# 4 inch pvc check valves



## Bollinger plumber (Apr 3, 2009)

Just want to know how you guys feel about 4" pvc check valves in sewer lines. We have a company here that really pushes them. My experience with them is that they seem to cause more problems than they solve. I guess if the ho would take the time to clean them or have them cleaned once in a while they would be ok but they almost never do. Plus if I don't know they are in there I tend to get my snake stuck in the line. The only place I could see using them would be if you are the low house on the block. and even then I have reservations about them. This company makes it sound like if you have a check valve in your line you will never have a flooded basement again which we all know that is a bunch of crock. This is the same company that I talked about in my other post about lying to customers.


----------



## Cal (Jun 17, 2008)

NO THANK YOU !!! If you have problem floor drain or such ,,, use a flood guard fitting for that drain . I think a main line check is just a problem LURKING !!

Cal


----------



## uaplumber (Jun 16, 2008)

This is what we install.
No issues with snakeing
Only blocks line during back flow.
Mainline Backwater valve.


----------



## Herk (Jun 12, 2008)

Backwater valves are required here under UPC for any basement fixtures. Upper floors do not go through the backwater valve. Personally, I thought it was an idiotic move because of problems with plugged lines, but the state in their infinite wisdom made it law.


----------



## Redwood (Sep 8, 2008)

I do not favor the installation of check valves but there are often sewer systems of an area that may be succeptable to frequent back up. Particularly those in areas with combined systems during storms where the addition of storm waster to the sewers overwhelm the system design.

Maintainance of the check valve is often a problem as the access is often difficult. My preference if a valve has to be installed would be this one where servicing is done from a clean out at ground level vs. a manhole.
http://www.cleancheck.com/


----------



## Herk (Jun 12, 2008)

I love that one, Redwood! What a great idea.


----------



## UnclogNH (Mar 28, 2009)

I love check valves.

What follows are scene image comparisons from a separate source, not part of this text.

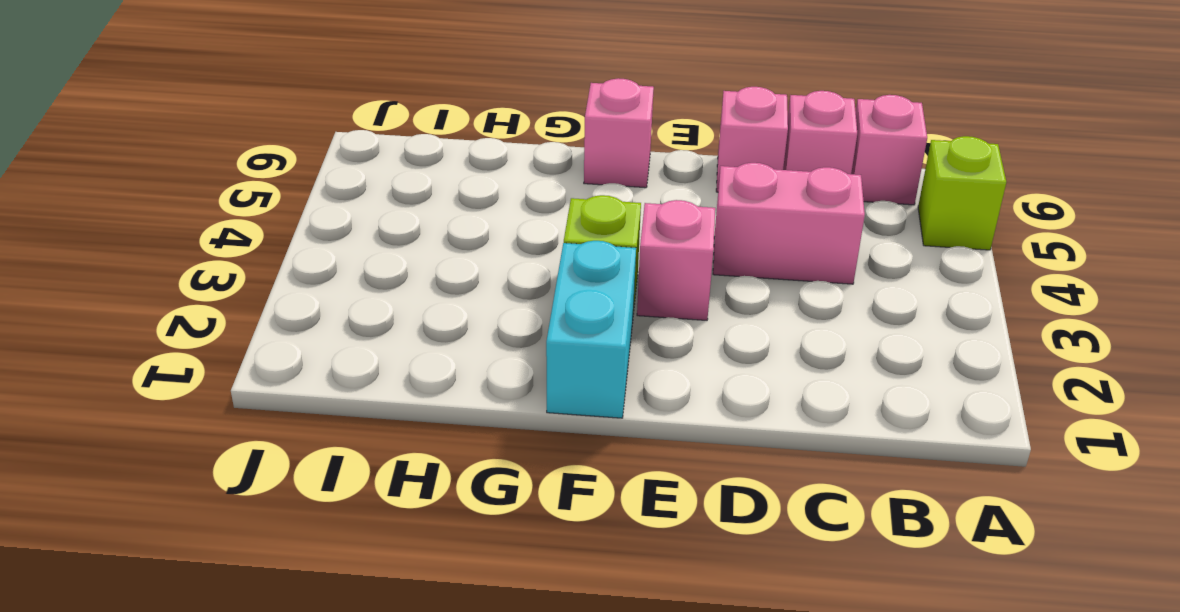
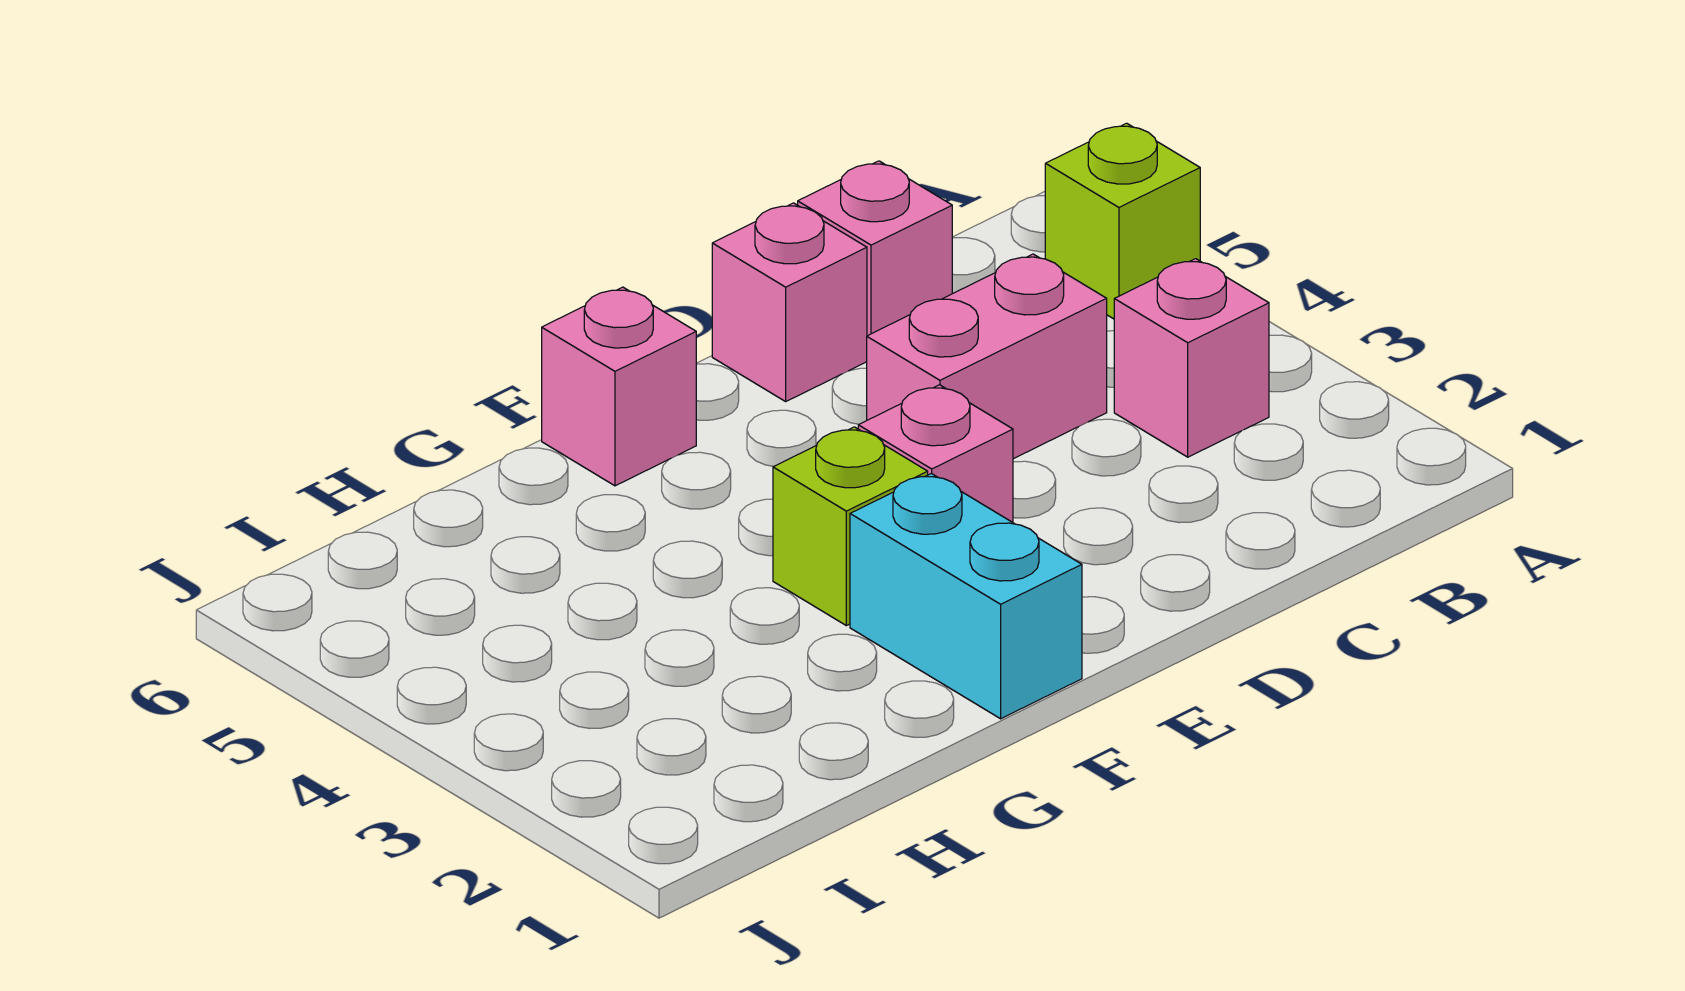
pink 1x1 brick [851,95,927,205] -> pink 1x1 brick moved to [1114,259,1269,457]

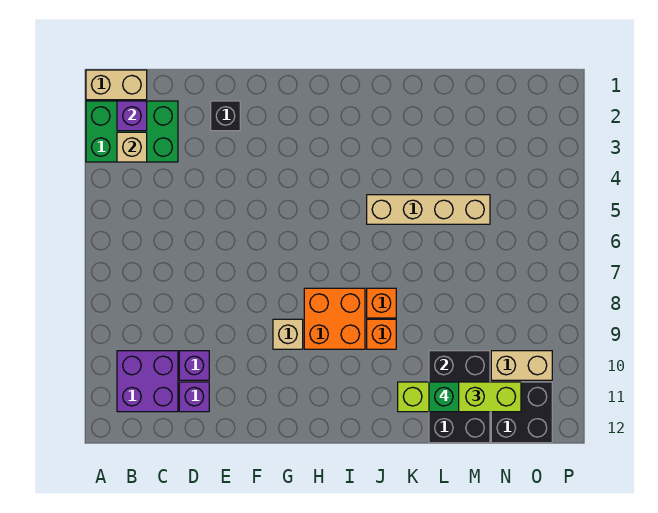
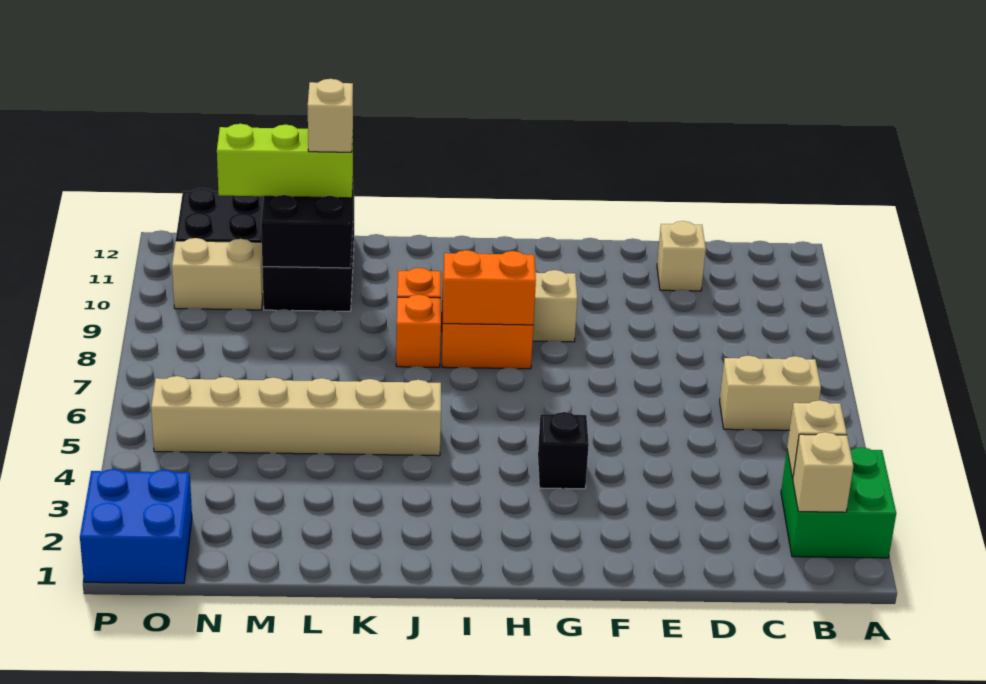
tan 1x2 brick [86,70,147,100] -> tan 1x2 brick moved to [720,355,821,430]
green 2x3 brick [86,101,178,162] -> green 2x2 brick [781,447,896,558]
purple 1x1 brick [117,101,147,131] -> tan 1x1 brick [793,432,853,512]
purple 2x2 brick [117,351,178,412] -> none
purple 1x1 brick [179,351,209,380] -> none
purple 1x1 brick [179,382,209,412] -> tan 1x1 brick [657,221,706,291]
black 1x1 brick [211,101,240,131] -> black 1x1 brick moved to [538,412,589,489]
none -> orange 1x2 brick [443,250,536,325]
tan 1x4 brick [367,195,490,224] -> tan 1x6 brick [151,376,441,456]
lime 1x4 brick [398,382,521,412] -> lime 1x3 brick [217,124,353,198]
green 1x1 brick [429,382,459,412] -> tan 1x1 brick [308,79,353,152]
none -> blue 2x2 brick [80,469,192,584]

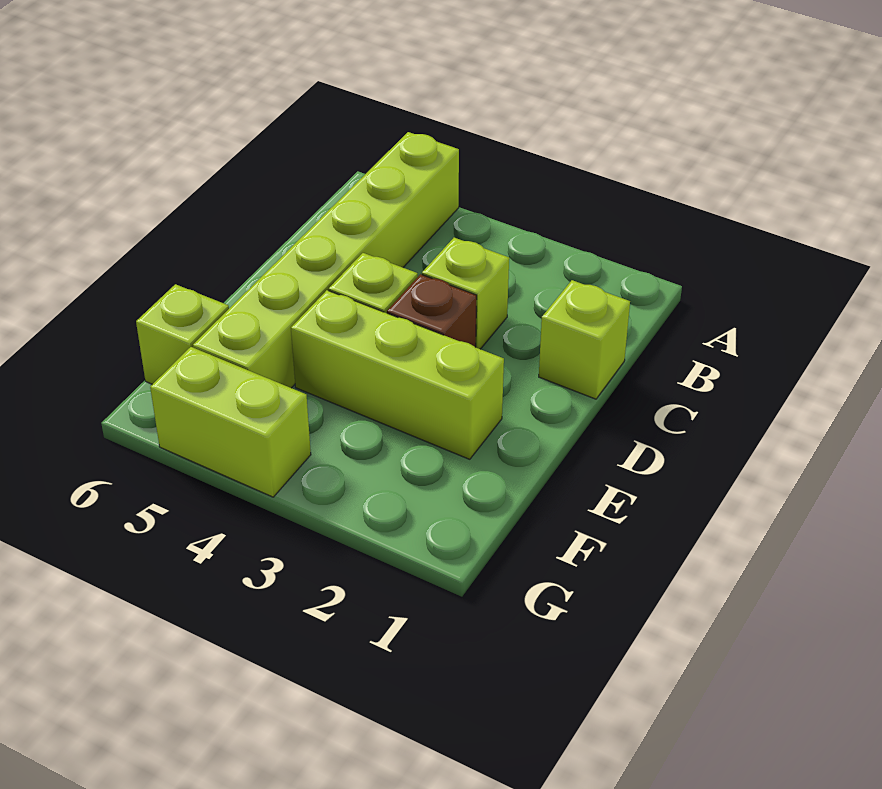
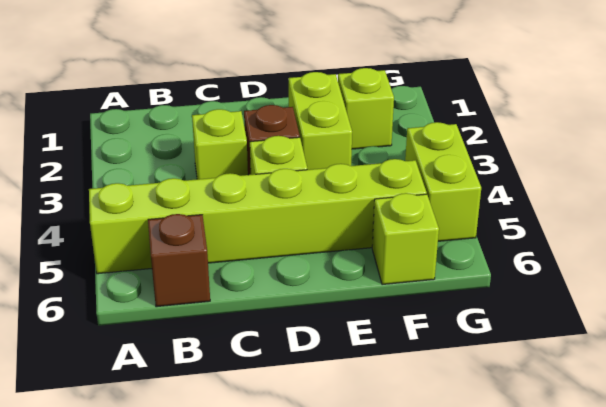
none -> brown 1x1 brick [148,214,210,307]
lime 1x1 brick [539,280,630,399] -> lime 1x1 brick moved to [338,68,394,149]
lime 1x3 brick [291,290,504,459] -> lime 1x2 brick [288,72,352,170]

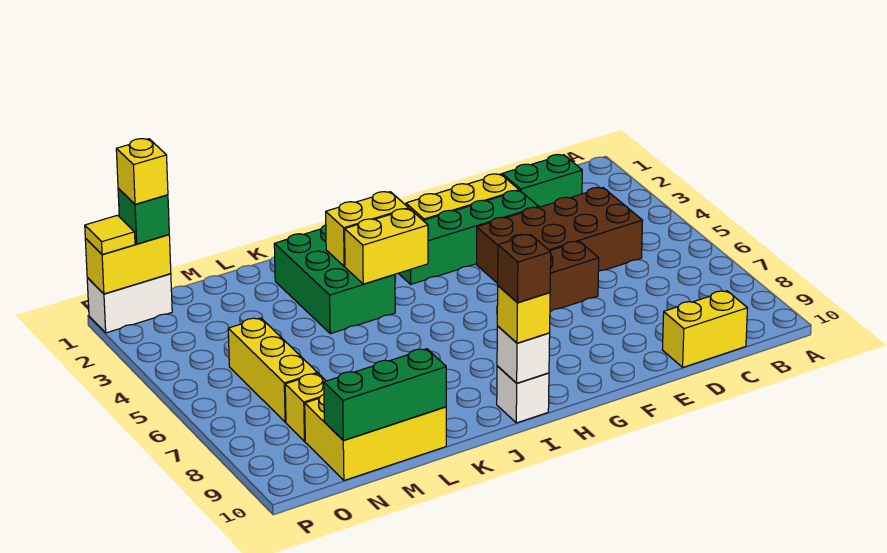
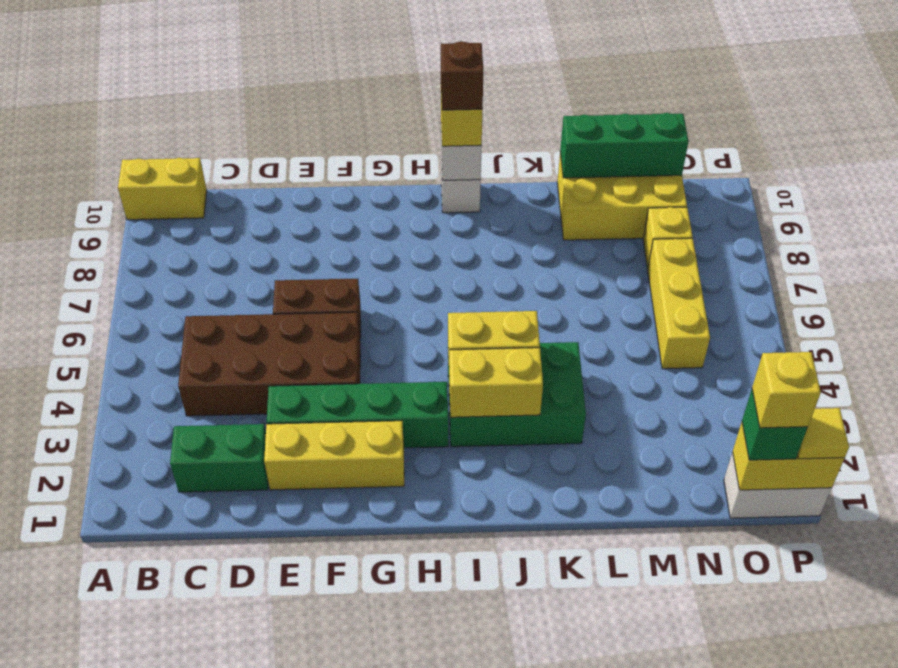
yellow 1x2 brick [662,291,747,367] -> yellow 1x2 brick moved to [118,158,207,220]
green 2x3 brick [274,225,395,334] -> green 2x3 brick turned to [448,342,586,447]

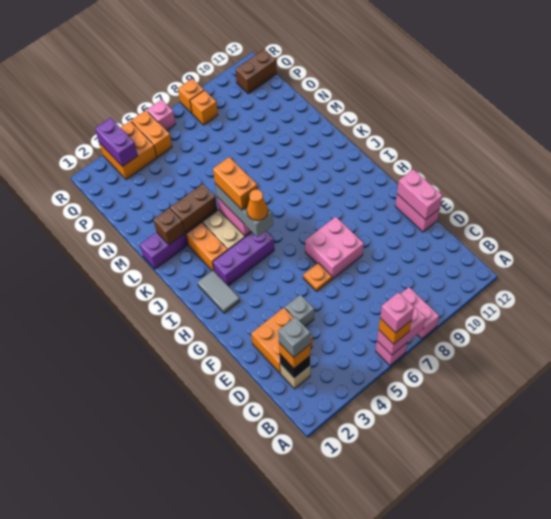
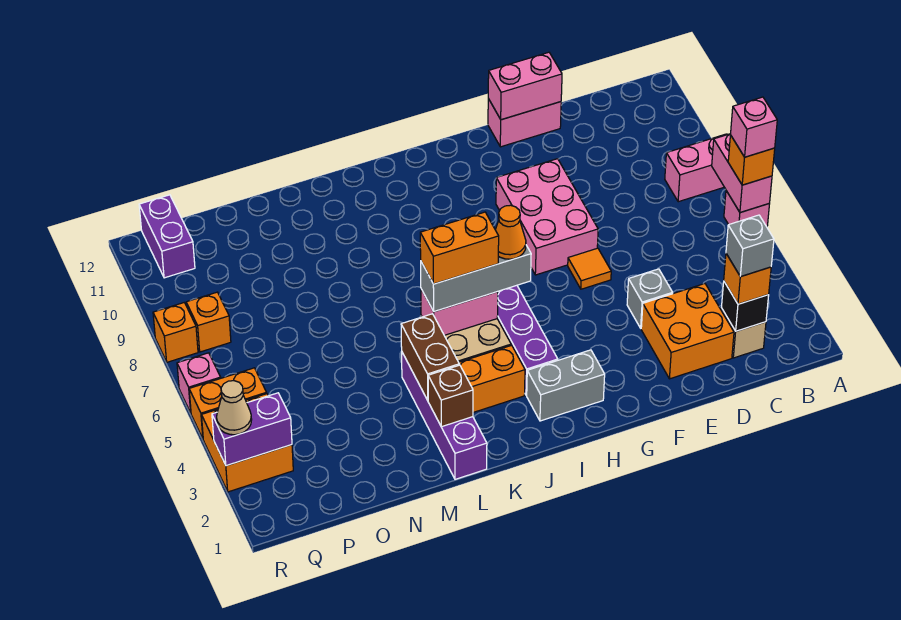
orange 1x1 plate [303,263,332,291] -> orange 1x1 tile [568,248,611,289]
pink 2x2 brick [305,217,364,279] -> pink 2x3 brick [496,159,598,275]
grey 1x2 tile [198,271,240,313] -> grey 1x2 brick [527,350,605,421]
brown 1x2 brick [235,49,277,94] -> purple 1x2 brick [139,195,195,278]
none -> tan 1x1 cone [217,381,252,435]

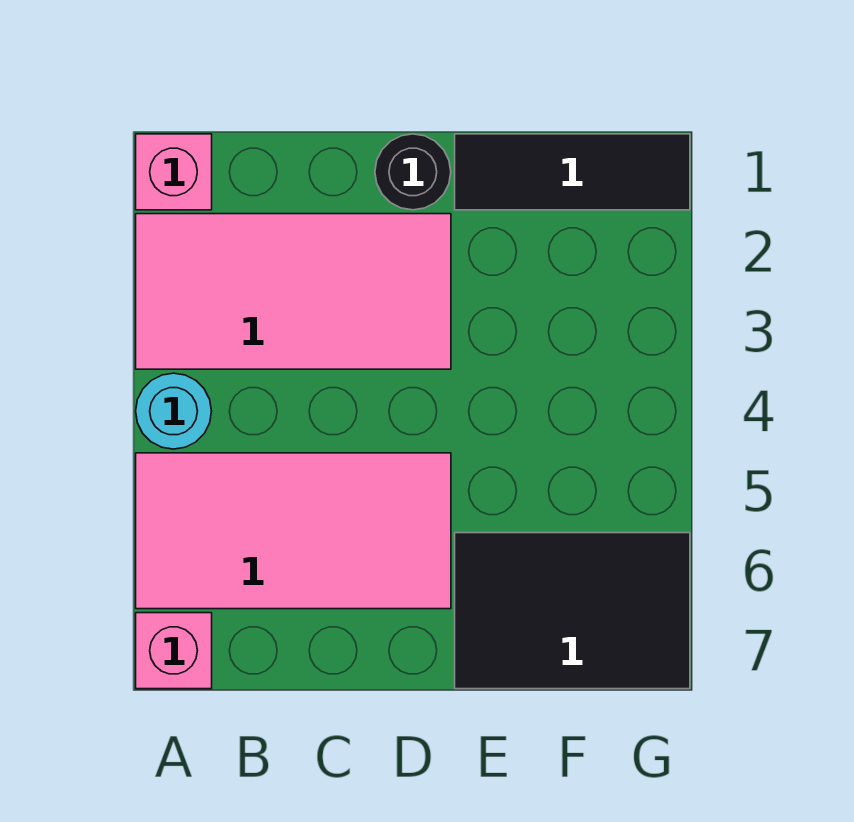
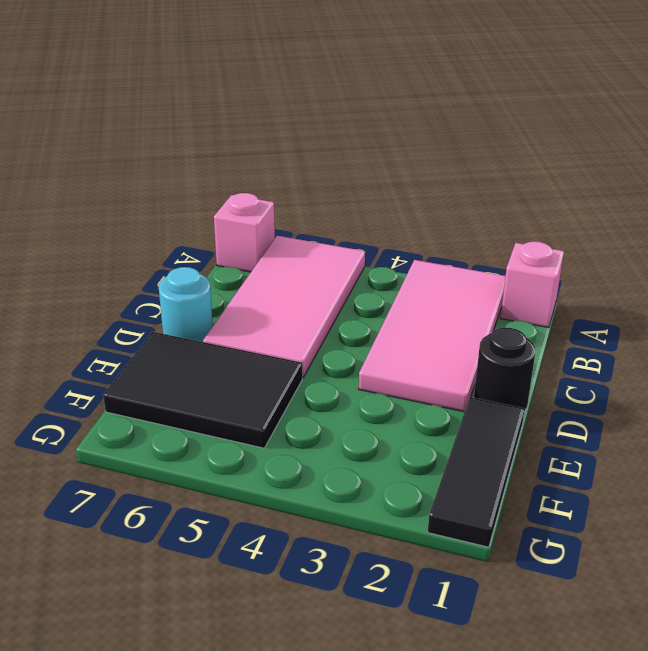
cyan 1x1 round brick [136,373,212,449] -> cyan 1x1 round brick moved to [159,267,213,342]
black 2x3 tile [455,533,690,689] -> black 2x3 tile turned to [103,332,302,448]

Especially when there full of baby whipes and buried with no access.


----------



## Bollinger plumber (Apr 3, 2009)

UnclogNH said:


> I love check valves. Especially when there full of baby whipes and buried with no access.


 Yes I agree with you there. My question is though would you recommend them to be installed in a line? I can see some circumstances where it would do good like being the low man on the block and the city sewer backs up or like someone else mentioned where rain water becomes a factor. but this is only if the valve is cleaned on a regular basis. Which I don't see that happening. This ad I talk about makes it sound like if you install one you will never have water or sewage backing up in your basement. I don't see that happening. misleading ads like this make it hard to try and explain to a ho that if you flush g i joe down your sewer line you will have sewage in your basement if you continue to use your plumbing or if you have a running toilet or faucet.


----------



## UnclogNH (Mar 28, 2009)

Yes, I do believe they are good, and very useful as long as they are properly maintained with access. Definitely if someone is the low guy on the street they need one. just makes someone else the low guy and they need one to and so on and so on. $$$$ if you can sell them to everyone.
But regardless everyone's sewer will back up atleast with a back flow preventer they can control how much they flood and can stop usage. The City line on the other hand can keep on coming up big mess


----------



## Airgap (Dec 18, 2008)

If I know they are there, okay. I don't like to find them the hard way.


----------